Very nice article Brian..welll done and well photographed.

A few questoins....Why did you decide to drill the ground versus just pound the supports into it? Do you see the need for the gravel at the bottom of the hole as very important? Seems to me that once the roadbed is buried in gravel, it's not going anywhere...even if you walk on it. Thoughts?


----------



## altterrain (Jan 2, 2008)

Posted By Mike Reilley on 12/14/2008 11:34 AM
Very nice article Brian..well done and well photographed.

A few questions....Why did you decide to drill the ground versus just pound the supports into it? Do you see the need for the gravel at the bottom of the hole as very important? Seems to me that once the roadbed is buried in gravel, it's not going anywhere...even if you walk on it. Thoughts?





Thanks Mike. Pounding the supports in could work depending on your soil. It would be very difficult to do here as the soil is like concrete. Drainage issues of water in the pipe can be a problem depending on your climate. I have heard of problems with frozen water bursting pipes. Some seal the top of the tube with caulk to deal with it. 

I had a buddy over today and he his layout is in a wooded area with lots of tree roots. We worked out driving half inch diameter, two foot long rebar half way down then slipping half inch conduit over that and then the PVC over the conduit. Its working pretty well so far. 


-Brian


----------



## jimtyp (Jan 2, 2008)

Brian, Thanks for posting this link.
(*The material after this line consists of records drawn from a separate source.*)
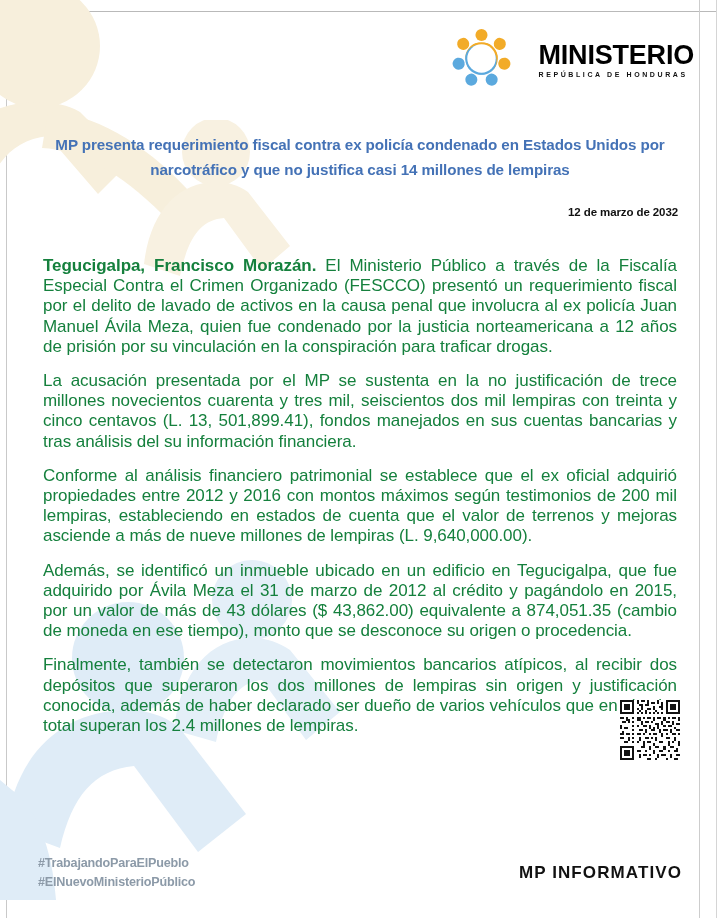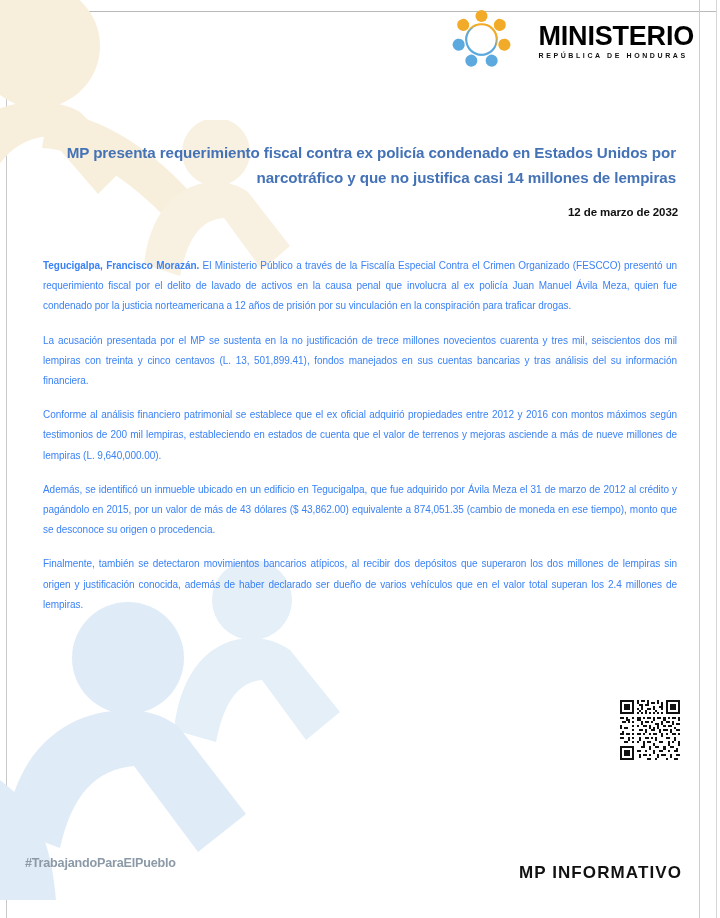--- a/index.html
+++ b/index.html
@@ -76,21 +76,21 @@
     left: 120px;
     top: 120px;
     width: 190px;
     height: 200px;
   }
 
   
   .logo-block {
     position: absolute;
     right: 26px;
-    top: 4px;
+    top: 23px;
     display: flex;
     align-items: center;
     gap: 21px;
   }
   .logo-mark {
     width: 71px;
     height: 71px;
     flex: none;
   }
   .logo-words {
@@ -113,22 +113,22 @@
     letter-spacing: 2.6px;
     color: #111111;
     margin-top: 3px;
   }
 
   
   .doc-title {
     position: absolute;
     left: 44px;
     right: 44px;
-    top: 140px;
-    text-align: right;
+    top: 132px;
+    text-align: center;
     color: #4472b6;
     font-size: 15.2px;
     font-weight: 700;
     line-height: 25px;
     letter-spacing: -0.1px;
   }
 
   
   .doc-date {
     position: absolute;
@@ -139,23 +139,23 @@
     color: #111111;
     letter-spacing: -0.1px;
   }
 
   
   .body-copy {
     position: absolute;
     left: 43px;
     right: 43px;
     top: 256px;
-    font-size: 10px;
+    font-size: 17px;
     line-height: 20.2px;
-    color: #3b82f6;
+    color: #15803d;
     text-align: justify;
     letter-spacing: -0.05px;
   }
   .body-copy p {
     margin: 0 0 14px 0;
   }
   .body-copy p:last-child { margin-bottom: 0; }
   .dateline { font-weight: 700; }
 
   
@@ -164,21 +164,21 @@
     left: 620px;
     top: 700px;
     width: 60px;
     height: 60px;
   }
   .qr-wrap svg { display: block; }
 
   
   .footer-band {
     position: absolute;
-    left: 7px;
+    left: 20px;
     right: 20px;
     bottom: 0;
     height: 72px;
   }
   .hashtags {
     position: absolute;
     left: 18px;
     top: 8px;
     color: #8c9aa8;
     font-size: 12.6px;
@@ -439,17 +439,18 @@
           <rect x="17" y="28" width="1" height="1"></rect>
         <rect x="22" y="28" width="1" height="1"></rect>
           <rect x="26" y="28" width="2" height="1"></rect>
       </g>
     </svg>
   </div>
 
   <div class="footer-band">
     <div class="hashtags">
       <span>#TrabajandoParaElPueblo</span>
+      <span>#ElNuevoMinisterioPúblico</span>
     </div>
     <div class="mp-informativo">MP INFORMATIVO</div>
   </div>
 
 </div>
 
 </body></html>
I'm planning an expansion this Spring and would like to use this pvc lumber. However, my HD doesn't seem to even know what it is and going to the HD website and searching for "tufboard" and "pvc board" turns up nothing. Does it go by any other name? 

Also, how much does it cost? I was looking at some similar stuff, it has a groove in it and seems to be made of some kind of plastic. They keep it outside in the garden area. It's about $8 for 8'.


----------



## GG (Jan 1, 2009)

I can't find it either in my area. So I'm looking at PVC "trellis or lattice trim" that comes in many colors. In the store I can bend it down to a 4 foot diameter. Drawback is that it is not solid, but channeled. Not the end of the world and I've seen it used here by forum members.... examine the photos on this forum and you will see pics on it. One guy is running his line feed wires through the channel. 

gg


----------



## Trains (Jan 2, 2008)

Try trim plank, It was located on the back wall of my HD. Menards also carries it and cheaper. 
Found this,
http://www.homedepot.com/webapp/wcs/stores/servlet/Search?keyword=trim+plank&langId=-1&storeId=10051&catalogId=10053


----------